T’Nethim bowed a final, heartfelt thanks, and sprang up and hurried after them, among the men of Ilev’s party who had delayed also to hear what passed.

“Someone willcut his throat,” t’Ilev hissed at Kta, before they went over the rail. “What is he to you?”

“Mim’s cousin.”

“Gods! How long have you been of Indresul, Kta?”

“Trust me. If otherwise, let us at least clear this deck. I beg you, Ian.”

T’Ilev bit his lip, then made haste to seek the ladder. “Gods help us,” he murmured. “Gods help us,—I will keep silent on it. Burden me with nothing else, Kta.”

And he disappeared over the side first and quickly descended to the longship, where his anxious crew waited.

The Ilev vessel glided in among the wrecked fleet with the white assembly streamer flying beside the red, and other captains gathered to her deck as quickly as possible: Eta t’Nechis; Pan t’Ranek; Camit t’Ilev, cousin of Ian—others, young men, whose captaincies now told of tragedies at sea or at home.

“Is that it?” shouted Eta t’Nechis when he had heard the terms, and looked at t’Ilev as if other words failed him. “Great gods, t’Ilev, did you decide for all of us? Or have you handed command over to Elas and its company,—to Elas, who ruined us in the first place, with its human guest. And now they bring us an overseas house-friend!”

“Argue it later,” said Kta. “Whether you want to fight or negotiate at Nephane, put the fleet about for home now. Every moment we waste will be badly needed.”

“We have men still adrift out there!” cried t’Ranek, “men the Indras will not let us reach.”

“They are being picked up,” said Ian. “That is better than we can do for them. Kta is right. Put about.”

“Give the Methi back her man,” said t’Nechis, “all three of them,—t’Elas, human and foreigner.”

T’Nethim was pale, but he kept his dignity behind the shelter Ian t’Ilev gave the three of them: voices were raised, weapons all but drawn; and finally Ian settled the matter by ordering his ship put about for Nephane with the fleet streamer flying beside the others.

Then they were underway, and the sight of the Methi’s fleet dropping astern with no visible evidence of pursuit greatly heartened the men and silenced some of the demands for vengeance.

“What need of them to pursue,” asked t’Nechis, “if we do their work for them? Gods, gods, this is wrong!”

And once again there was talk of throat-cutting, of throwing the three of them into the sea with Lhe t’Nethim cut in pieces, until the t’Ilevi together put themselves bodily between the t’Nechisen and Kta t’Elas.

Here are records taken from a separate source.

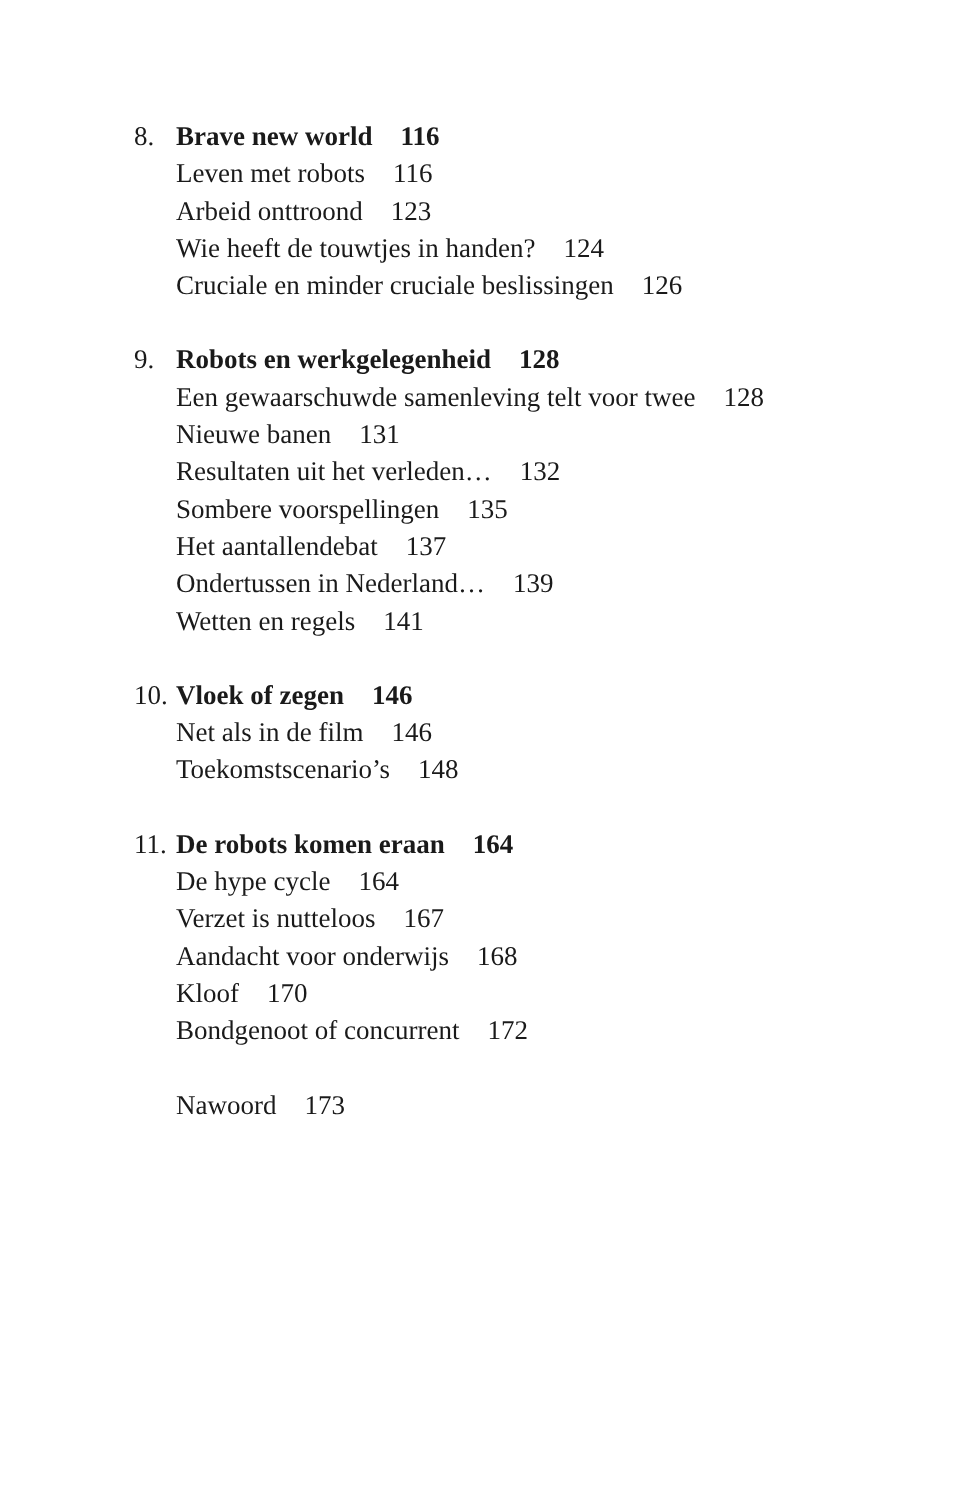8. Brave new world 116
Leven met robots 116
Arbeid onttroond 123
Wie heeft de touwtjes in handen? 124
Cruciale en minder cruciale beslissingen 126
9. Robots en werkgelegenheid 128
Een gewaarschuwde samenleving telt voor twee 128
Nieuwe banen 131
Resultaten uit het verleden… 132
Sombere voorspellingen 135
Het aantallendebat 137
Ondertussen in Nederland… 139
Wetten en regels 141
10. Vloek of zegen 146
Net als in de film 146
Toekomstscenario’s 148
11. De robots komen eraan 164
De hype cycle 164
Verzet is nutteloos 167
Aandacht voor onderwijs 168
Kloof 170
Bondgenoot of concurrent 172
Nawoord 173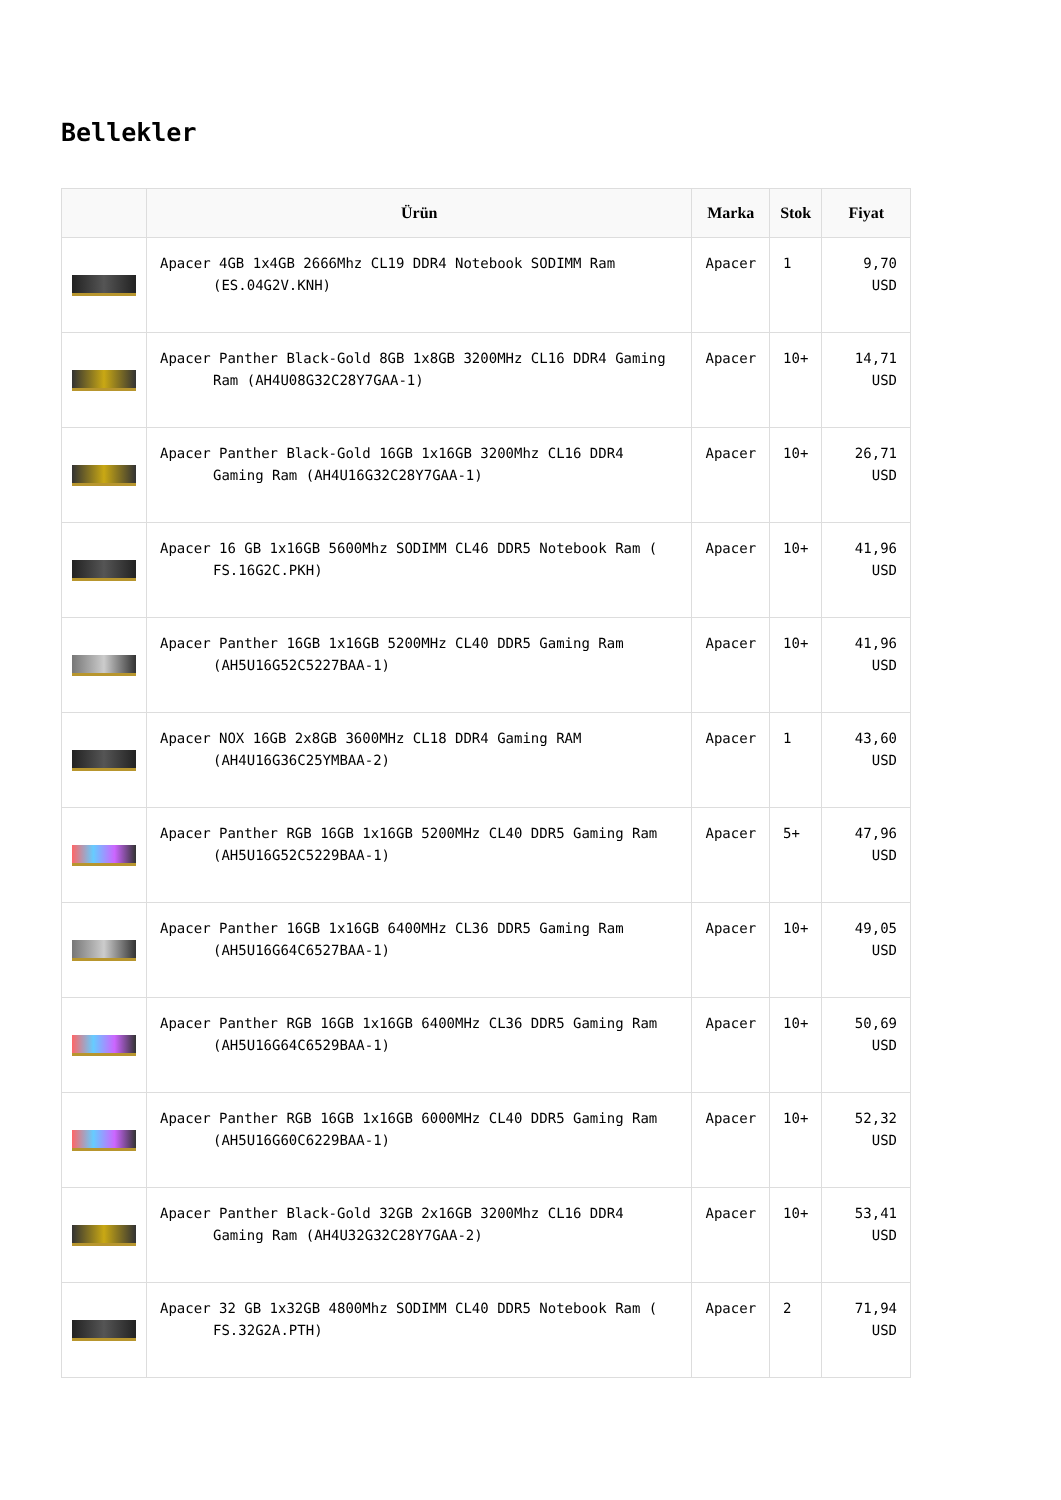Bellekler
| | Ürün | Marka | Stok | Fiyat |
| --- | --- | --- | --- | --- |
| | Apacer 4GB 1x4GB 2666Mhz CL19 DDR4 Notebook SODIMM Ram (ES.04G2V.KNH) | Apacer | 1 | 9,70 USD |
| | Apacer Panther Black-Gold 8GB 1x8GB 3200MHz CL16 DDR4 Gaming Ram (AH4U08G32C28Y7GAA-1) | Apacer | 10+ | 14,71 USD |
| | Apacer Panther Black-Gold 16GB 1x16GB 3200Mhz CL16 DDR4 Gaming Ram (AH4U16G32C28Y7GAA-1) | Apacer | 10+ | 26,71 USD |
| | Apacer 16 GB 1x16GB 5600Mhz SODIMM CL46 DDR5 Notebook Ram ( FS.16G2C.PKH) | Apacer | 10+ | 41,96 USD |
| | Apacer Panther 16GB 1x16GB 5200MHz CL40 DDR5 Gaming Ram (AH5U16G52C5227BAA-1) | Apacer | 10+ | 41,96 USD |
| | Apacer NOX 16GB 2x8GB 3600MHz CL18 DDR4 Gaming RAM (AH4U16G36C25YMBAA-2) | Apacer | 1 | 43,60 USD |
| | Apacer Panther RGB 16GB 1x16GB 5200MHz CL40 DDR5 Gaming Ram (AH5U16G52C5229BAA-1) | Apacer | 5+ | 47,96 USD |
| | Apacer Panther 16GB 1x16GB 6400MHz CL36 DDR5 Gaming Ram (AH5U16G64C6527BAA-1) | Apacer | 10+ | 49,05 USD |
| | Apacer Panther RGB 16GB 1x16GB 6400MHz CL36 DDR5 Gaming Ram (AH5U16G64C6529BAA-1) | Apacer | 10+ | 50,69 USD |
| | Apacer Panther RGB 16GB 1x16GB 6000MHz CL40 DDR5 Gaming Ram (AH5U16G60C6229BAA-1) | Apacer | 10+ | 52,32 USD |
| | Apacer Panther Black-Gold 32GB 2x16GB 3200Mhz CL16 DDR4 Gaming Ram (AH4U32G32C28Y7GAA-2) | Apacer | 10+ | 53,41 USD |
| | Apacer 32 GB 1x32GB 4800Mhz SODIMM CL40 DDR5 Notebook Ram ( FS.32G2A.PTH) | Apacer | 2 | 71,94 USD |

“Stop this,” said Ian, and for all that he was a young man and beneath the age of some of the men who quarreled, he put such anger into his voice that there was a silence made, if only a breath of one.

“It is shameful,” said Lu t’Isulan with great feeling. “We disgrace ourselves under the eyes of this Indras stranger. Bring tea. It is a long distance to Nephane. If we cannot make a well-thought decision in that length of time, then we deserve our misery. Let us be still and think for a time.”

“We will not share fire and drink with a man of Indresul,” said t’Nechis. “Put him in irons.”

T’Nethim drew himself back with great dignity. “I will go apart from you,” he said, the first words they had listened for him to say. “And I will not interfere. I will still be on this ship if you decide for war.”